Subfamily of amphibians

Centroleninae is one of two subfamilies of the family Centrolenidae. It has nine genera distributed in Central America from Honduras south and east to northern and central South America. As of mid 2015, it contains 117 species.

==Taxonomy==
Centroleninae are defined based on molecular and morphological characteristics, none of which are obvious to a naked eye. However, in several species a fighting behaviour that might be synapomorphy has been observed: males dangle by their feet and grapple venter-to-venter; amplexus-like or wrestling on leaves fighting of Hyalinobatrachinae is hypothesized to be primitive behaviour.
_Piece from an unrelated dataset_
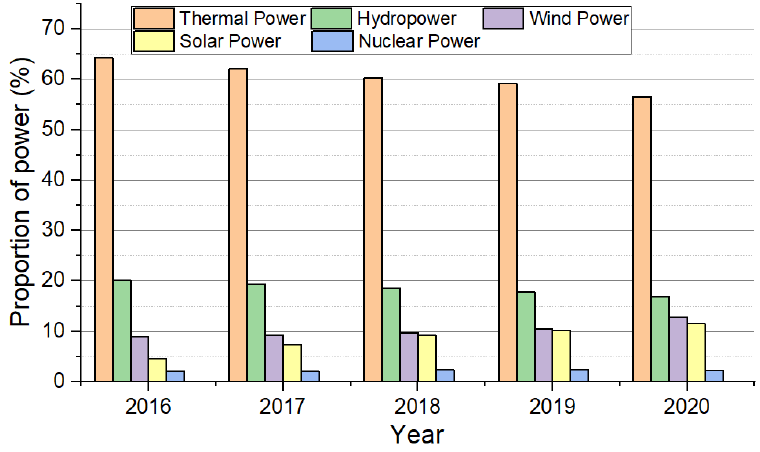
Figure 1. The proportion of China ’ s energy structure in the past five years.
Their sister taxon is ambiguous, it is either genus Ikakogi or subfamily Hyalinobatrachinae.

==Genera==
There are nine genera:
- Centrolene Jiménez de la Espada, 1872 (29 sp.)
- Chimerella Guayasamin, Castroviejo-Fisher, Trueb, Ayarzagüena, Rada, and Vilà, 2009 (2 sp.)
- Cochranella Taylor, 1951 (9 sp.)
- Espadarana Guayasamin, Castroviejo-Fisher, Trueb, Ayarzagüena, Rada, and Vilà, 2009 (5 sp.)
- Nymphargus Cisneros-Heredia and McDiarmid, 2007 (38 sp.)
- Rulyrana Guayasamin, Castroviejo-Fisher, Trueb, Ayarzagüena, Rada, and Vilà, 2009 (6 sp.)
- Sachatamia Guayasamin, Castroviejo-Fisher, Trueb, Ayarzagüena, Rada, and Vilà, 2009 (5 sp.)
- Teratohyla Taylor, 1951 (5 sp.)
- Vitreorana Guayasamin, Castroviejo-Fisher, Trueb, Ayarzagüena, Rada, and Vilà, 2009 (10 sp.)
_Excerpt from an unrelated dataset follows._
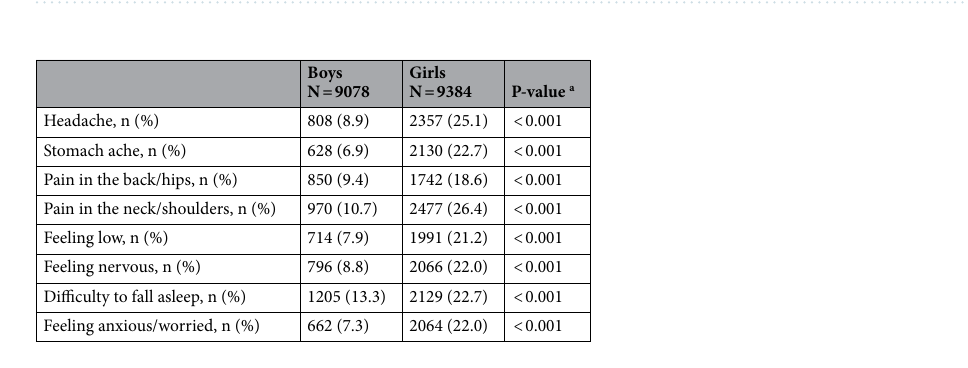
Table 2. Proportion of self-reported psychosomatic complaints (PSC) experienced often or always among boys and girls. a Chi-square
Several species have uncertain generic placement and are placed in Centroleninae Incertae Sedis, awaiting for more information:
- "Centrolene" acanthidiocephalum (Ruiz-Carranza and Lynch, 1989)
- "Centrolene" azulae (Flores and McDiarmid, 1989)
- "Centrolene" guanacarum Ruiz-Carranza and Lynch, 1995
- "Centrolene" medemi (Cochran and Goin, 1970)
- "Centrolene" petrophilum Ruiz-Carranza and Lynch, 1991
- "Centrolene" quindianum Ruiz-Carranza and Lynch, 1995
- "Centrolene" robledoi Ruiz-Carranza and Lynch, 1995
- "Cochranella" duidaeana (Ayarzagüena, 1992)
- "Cochranella" euhystrix (Cadle and McDiarmid, 1990)
- "Cochranella" geijskesi (Goin, 1966)
- "Cochranella" megista (Rivero, 1985)
- "Cochranella" ramirezi Ruiz-Carranza and Lynch, 1991
- "Cochranella" riveroi (Ayarzagüena, 1992)
- "Cochranella" xanthocheridia Ruiz-Carranza and Lynch, 1995

The AmphibiaWeb includes Ikakogi Guayasamin, Castroviejo-Fisher, Trueb, Ayarzagüena, Rada, and Vilà, 2009 in this subfamily, whereas it is not included in any subfamily in the Amphibian Species of the World.